British woman fighting against ISIS in Syria says MI5 targeting her family

British woman fighting against ISIS in Syria says MI5 targeting her family
The first British female fighter to join the battle against Islamic State (IS, formerly ISIS/ISIL) in Syria says UK intelligence agency MI5 is targeting her family, who are now “afraid for their own safety.”

Kimberley Taylor, 27, has been fighting alongside the Women’s Protection Units (YPJ), an all-female affiliate of the People’s Protection Units (YPG), in Syrian Kurdistan. She is part of the ‘Rojava revolution’, a left-wing Kurdish movement in northern Syria.

Taylor, from Liverpool, claims her mother, father, stepfather and sister have been visited by counterterrorism police at their homes in Prescot and Chorley.

Their laptops and phones were confiscated and have still not been returned, a month after they were seized, says Taylor, who also goes by the name Zilan Dilmar.
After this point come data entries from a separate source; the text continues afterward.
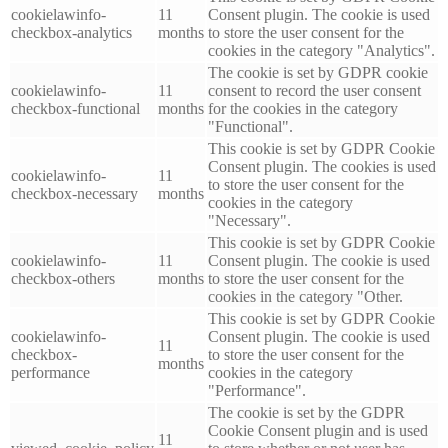
cookielawinfo-
11
Consent plugin. The cookie is used
checkbox-analytics
months
to store the user consent for the
cookies in the category "Analytics".
The cookie is set by GDPR cookie
cookielawinfo-
11
consent to record the user consent
checkbox-functional
months
for the cookies in the category
"Functional".
This cookie is set by GDPR Cookie
Consent plugin. The cookies is used
cookielawinfo-
11
to store the user consent for the
checkbox-necessary
months
cookies in the category
"Necessary".
This cookie is set by GDPR Cookie
cookielawinfo-
11
Consent plugin. The cookie is used
checkbox-others
months
to store the user consent for the
cookies in the category "Other.
This cookie is set by GDPR Cookie
cookielawinfo-
Consent plugin. The cookie is used
11
checkbox-
to store the user consent for the
months
performance
cookies in the category
"Performance".
The cookie is set by the GDPR
Cookie Consent plugin and is used
11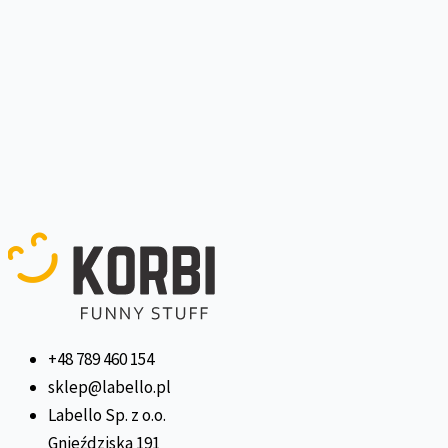
+48 789 460 154
sklep@labello.pl
Labello Sp. z o.o.
Gnieździska 191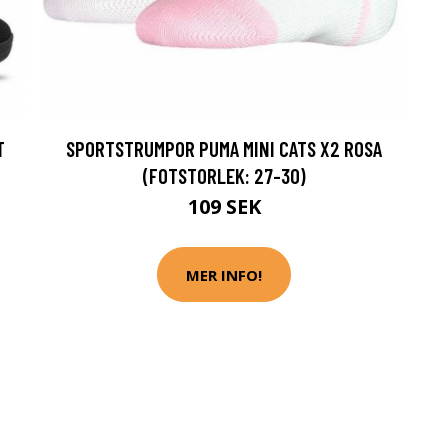
T
SPORTSTRUMPOR PUMA MINI CATS X2 ROSA
(FOTSTORLEK: 27-30)
109 SEK
MER INFO!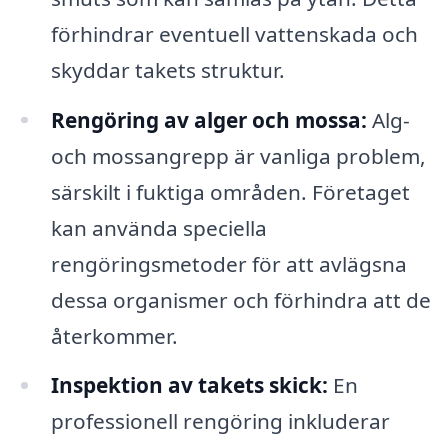
förhindrar eventuell vattenskada och
skyddar takets struktur.
Rengöring av alger och mossa:
Alg-
och mossangrepp är vanliga problem,
särskilt i fuktiga områden. Företaget
kan använda speciella
rengöringsmetoder för att avlägsna
dessa organismer och förhindra att de
återkommer.
Inspektion av takets skick:
En
professionell rengöring inkluderar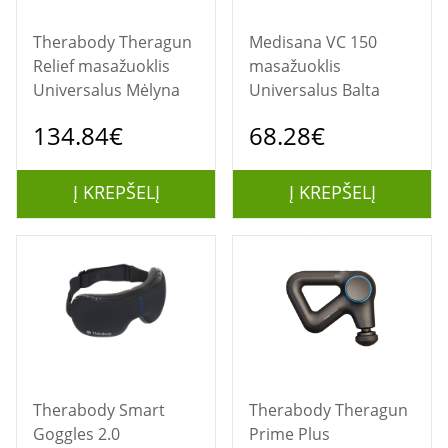
Therabody Theragun
Medisana VC 150
Relief masažuoklis
masažuoklis
Universalus Mėlyna
Universalus Balta
134.84€
68.28€
Į KREPŠELĮ
Į KREPŠELĮ
Therabody Smart
Therabody Theragun
Goggles 2.0
Prime Plus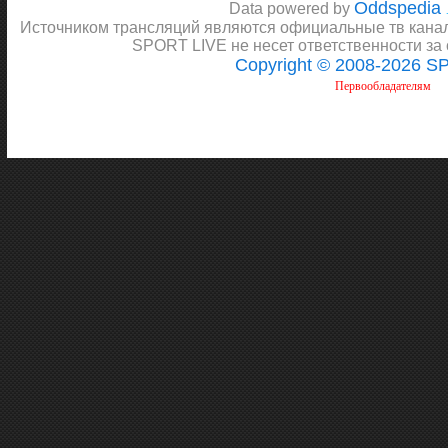
Oddspedia
Data powered by
Источником трансляций являются официальные тв канал
SPORT LIVE не несет ответственности за
Copyright © 2008-2026 S
Первообладателям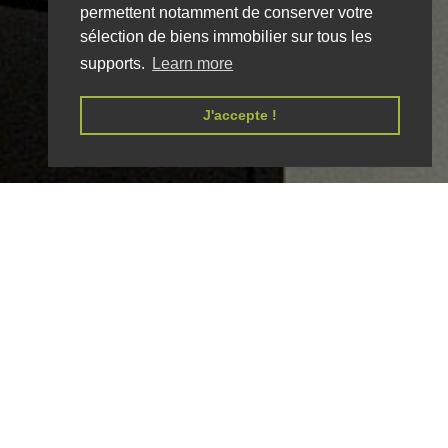
permettent notamment de conserver votre
sélection de biens immobilier sur tous les
supports.
Learn more
J'accepte !
EMBER OF IMMO-DIFFUSION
“One month later, [police] still haven’t been given anything back. This means that we haven’t been able to have contact for all this time and their stress levels about my safety must be sky high,” she told the BBC.

“My family are now not only afraid for my safety … they are now also afraid for their own safety from the British establishment, which they do not see the reasons or aims behind,” Taylor, a former University of Liverpool math student, added.

“Their actions aren’t justified at all. The British establishment are playing political games. This is not about controlling terrorist threats, this is about frightening people who want to change for the world and Britain too.”

A government spokesperson said those who travel abroad in order to participate in conflicts could face prosecution when they return to the UK.

The Metropolitan Police has warned that anyone who travel to Syria to fight could be arrested and questioned when they return. The Home Office said it could not comment on police operations.

Taylor traveled to the front line in October and is involved in the push towards Raqqa, IS’s de facto capital in Syria. As part of the YPJ’s combat media team, her primary job is to record the militia’s operations, write battle reports and take photos of the action.

Speaking to British media last month, Taylor said: “I’m willing to give my life for this. It’s for the whole world, for humanity and all oppressed people, everywhere.

“It’s not just [IS’s] killing and raping. It’s systematic mental and physical torture on a scale we can’t imagine.”

While Taylor is the first known woman from the UK to reach Syria to join the fight against IS, numerous men have already done so.

In January, it emerged Ryan Lock was killed during a battle in December while volunteering for the YPG.